WORK TASK: Lift out each line of the data that holds "notebook".

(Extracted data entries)
*-*-*
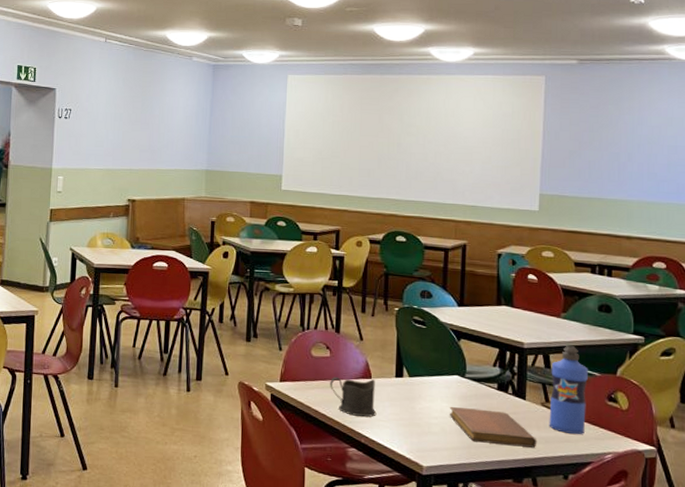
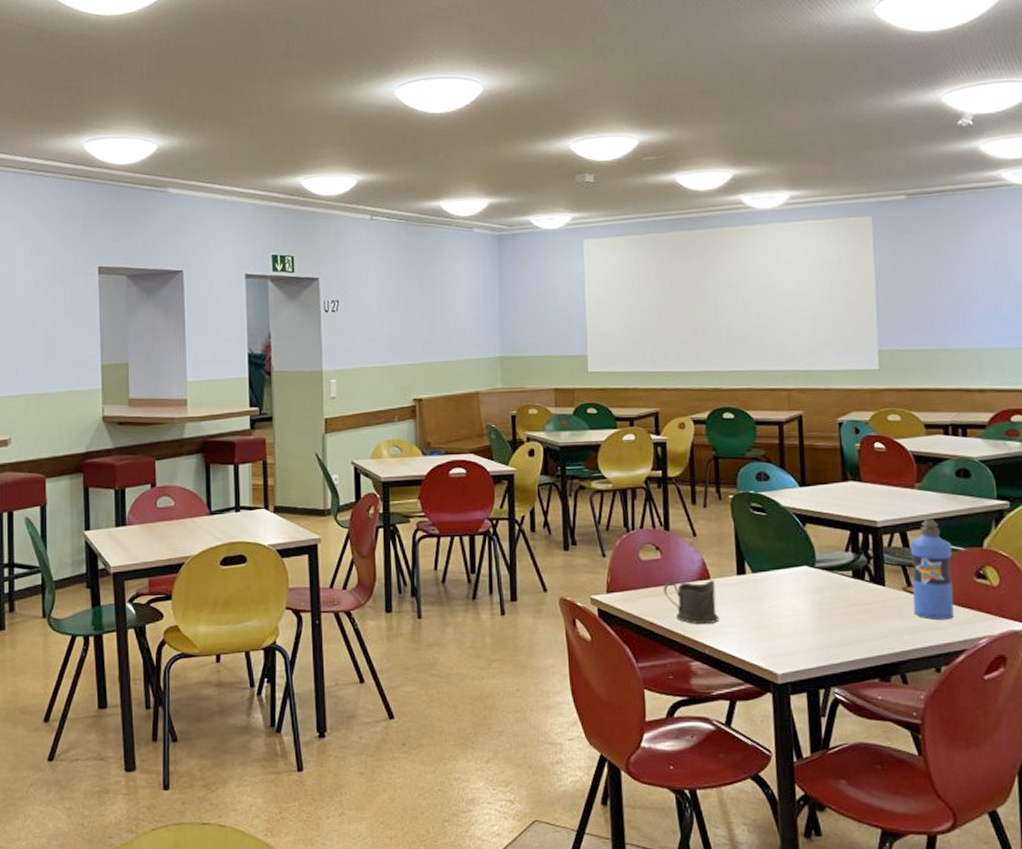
notebook: present [449,406,537,448] -> none [800,601,903,641]

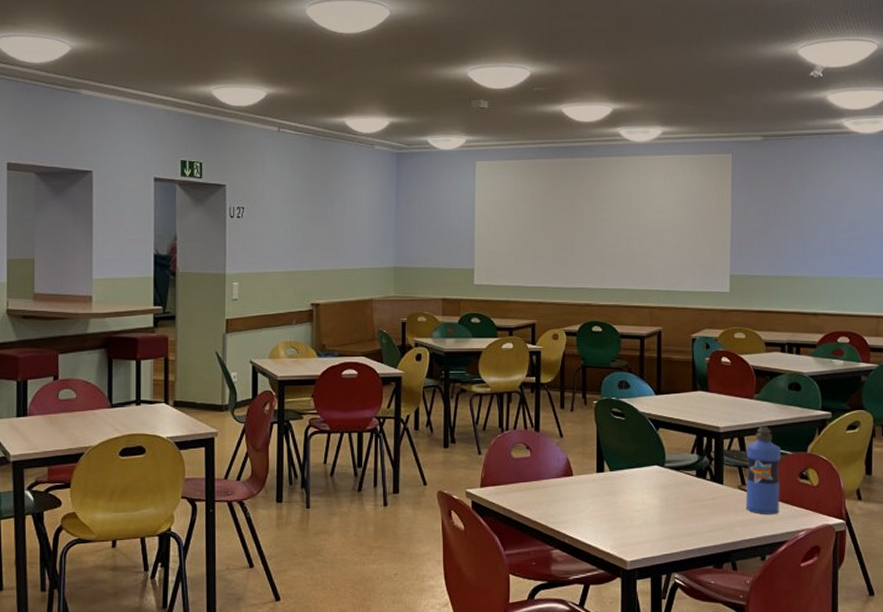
cup: present [663,580,720,624] -> none [531,477,579,516]

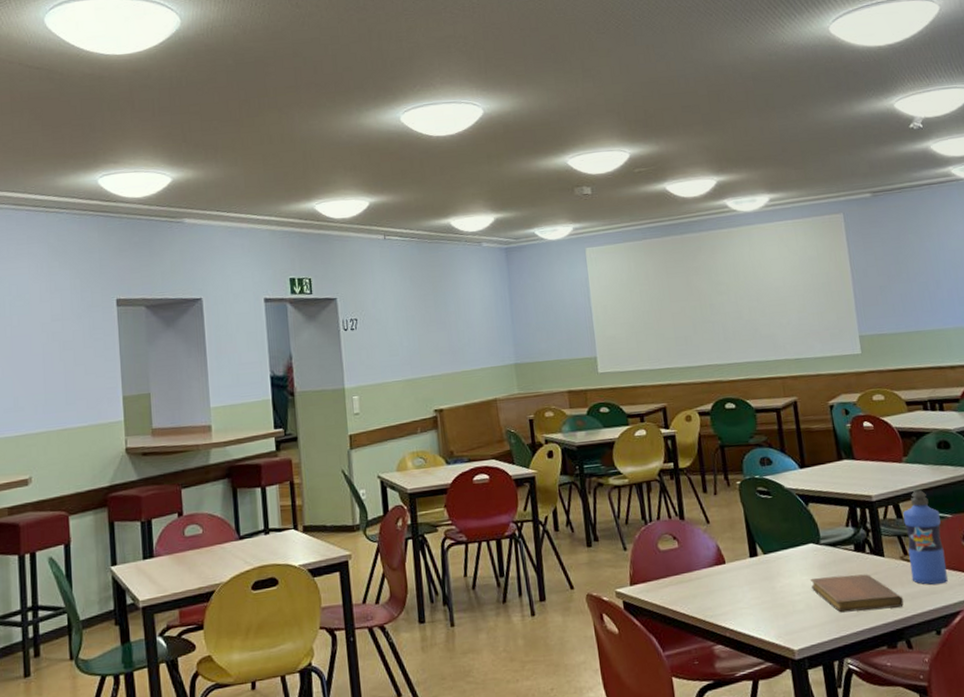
notebook: none [650,497,735,532] -> present [810,574,904,613]

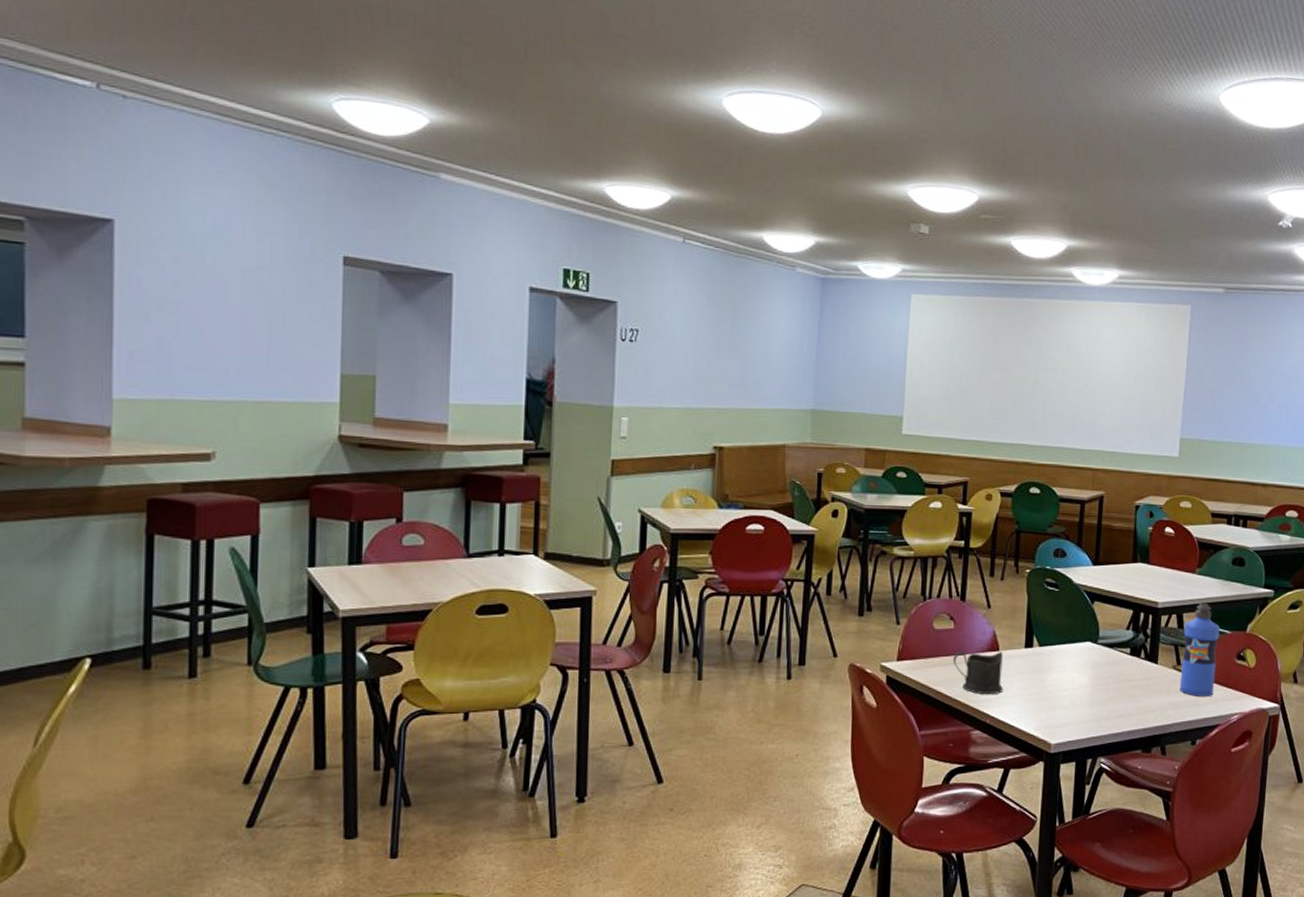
cup: none [683,564,737,609] -> present [953,651,1004,694]
notebook: present [810,574,904,613] -> none [1079,676,1167,714]

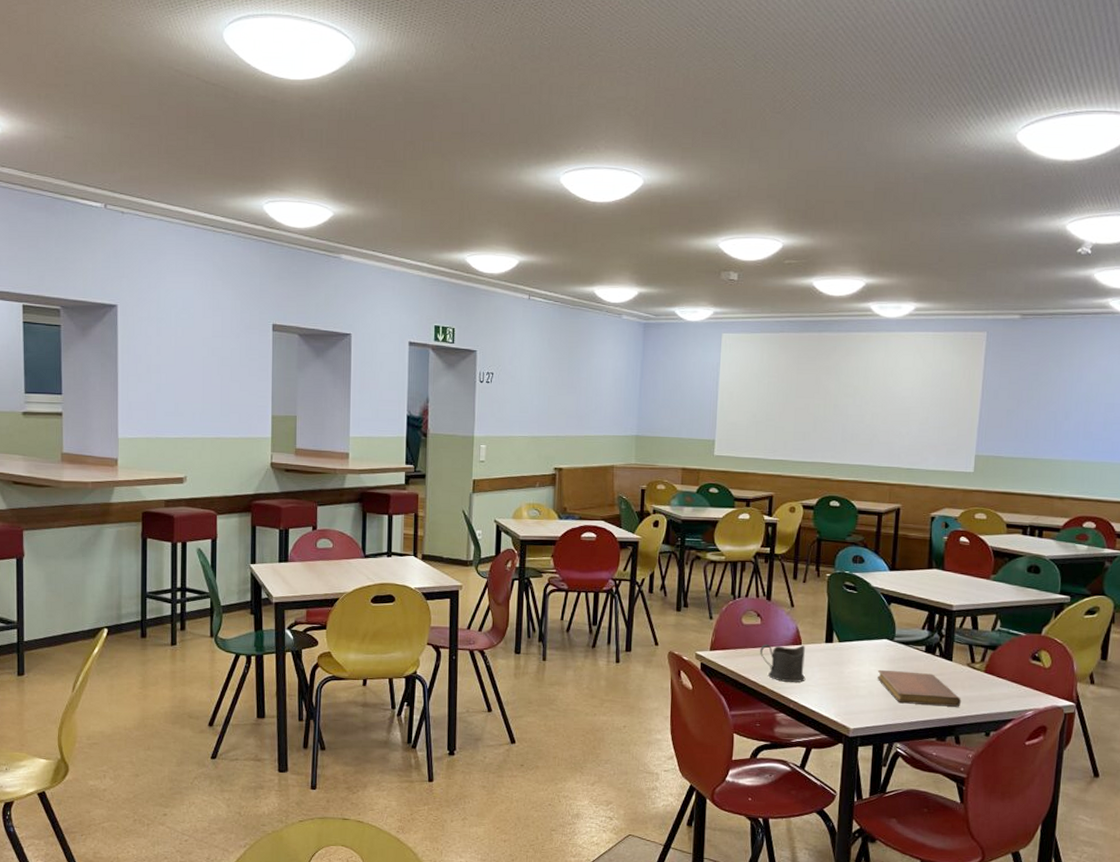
notebook: none [1079,676,1167,714] -> present [877,669,962,707]
water bottle: present [1179,602,1220,696] -> none [973,606,1014,693]

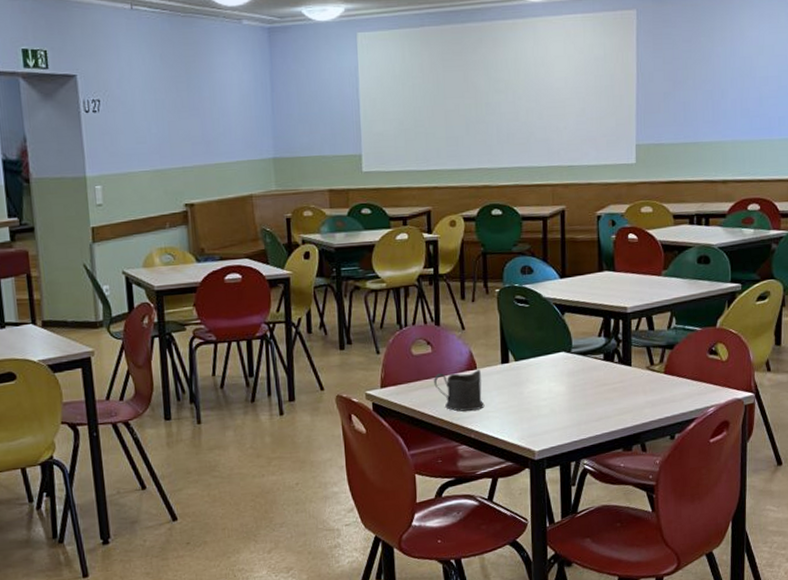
notebook: present [877,669,962,707] -> none [557,382,644,418]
*-*-*
FINISHED EXERCISE:
notebook: present [449,406,537,448] -> none [800,601,903,641]
notebook: none [650,497,735,532] -> present [810,574,904,613]
notebook: present [810,574,904,613] -> none [1079,676,1167,714]
notebook: none [1079,676,1167,714] -> present [877,669,962,707]
notebook: present [877,669,962,707] -> none [557,382,644,418]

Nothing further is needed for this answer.